**TO DO**
1 > List every person named in the "Personal life" section of the Gould excerpt, not counting Gould himself.
2 > Reproduce the part of the Gould excerpt between "Gould also formed" and "it until 1944.", inclusive.

**EXTRACT**
⁂

Gould also formed the Gould Securities Company (a holding company for his investments formed in 1925) and the Gould Realty Company (which held his numerous land holdings in New York City). He owned several prominent buildings including 689 Fifth Avenue (also known as the Aeolian Building), which was commissioned by Gould, who died before the building's completion, and designed by Warren and Wetmore. Gould bought the property, which was the site of the William Rockefeller house at Fifth Avenue and 54th Street, in 1925. His daughter Celia bought the structure at an auction in 1927 and kept it until 1944.

==Personal life==
On September 1, 1869, Gould was married to Julia Adelaide Stocking, a daughter of Abraham Stocking. Together, they had a residence in New York City at 714 Fifth Avenue, and were the parents of four children, three sons and one daughter:

- Henry Colton Gould (1869–1892), who married Lilian Augustus Hollister Rockwell (1869–1940), a daughter of Augustus Rockwell, in August 1890.

⁂

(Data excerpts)
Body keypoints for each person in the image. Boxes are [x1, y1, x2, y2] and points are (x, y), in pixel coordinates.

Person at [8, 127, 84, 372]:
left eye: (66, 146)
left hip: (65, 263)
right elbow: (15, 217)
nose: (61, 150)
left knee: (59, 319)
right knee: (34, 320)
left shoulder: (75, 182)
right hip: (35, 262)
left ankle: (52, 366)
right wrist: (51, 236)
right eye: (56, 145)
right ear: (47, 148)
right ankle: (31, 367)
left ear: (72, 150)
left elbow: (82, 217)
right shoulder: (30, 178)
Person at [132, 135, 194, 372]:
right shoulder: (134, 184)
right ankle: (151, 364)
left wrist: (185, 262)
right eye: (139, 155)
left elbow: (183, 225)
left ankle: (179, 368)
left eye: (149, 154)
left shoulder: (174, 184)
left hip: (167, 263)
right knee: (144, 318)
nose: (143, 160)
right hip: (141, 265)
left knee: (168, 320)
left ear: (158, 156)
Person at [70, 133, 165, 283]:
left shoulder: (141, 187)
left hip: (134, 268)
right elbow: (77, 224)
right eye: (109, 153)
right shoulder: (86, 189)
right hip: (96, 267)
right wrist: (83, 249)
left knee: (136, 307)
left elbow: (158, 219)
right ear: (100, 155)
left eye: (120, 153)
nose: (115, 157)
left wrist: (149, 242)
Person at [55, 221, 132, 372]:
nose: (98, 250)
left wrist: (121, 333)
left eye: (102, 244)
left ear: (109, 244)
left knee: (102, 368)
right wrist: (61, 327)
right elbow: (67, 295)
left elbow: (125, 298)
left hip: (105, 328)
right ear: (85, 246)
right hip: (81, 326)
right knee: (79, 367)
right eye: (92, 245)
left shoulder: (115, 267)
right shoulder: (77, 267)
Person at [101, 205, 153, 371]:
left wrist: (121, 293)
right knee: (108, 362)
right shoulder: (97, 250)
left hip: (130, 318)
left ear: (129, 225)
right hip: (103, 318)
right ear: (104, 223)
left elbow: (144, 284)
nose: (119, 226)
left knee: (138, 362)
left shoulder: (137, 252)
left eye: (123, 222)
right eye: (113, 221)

⁂

**ANSWERS IN ORDER**
1 > Julia Adelaide Stocking, Abraham Stocking, Henry Colton Gould, Lilian Augustus Hollister Rockwell, Augustus Rockwell

2 >
Gould also formed the Gould Securities Company (a holding company for his investments formed in 1925) and the Gould Realty Company (which held his numerous land holdings in New York City). He owned several prominent buildings including 689 Fifth Avenue (also known as the Aeolian Building), which was commissioned by Gould, who died before the building's completion, and designed by Warren and Wetmore. Gould bought the property, which was the site of the William Rockefeller house at Fifth Avenue and 54th Street, in 1925. His daughter Celia bought the structure at an auction in 1927 and kept it until 1944.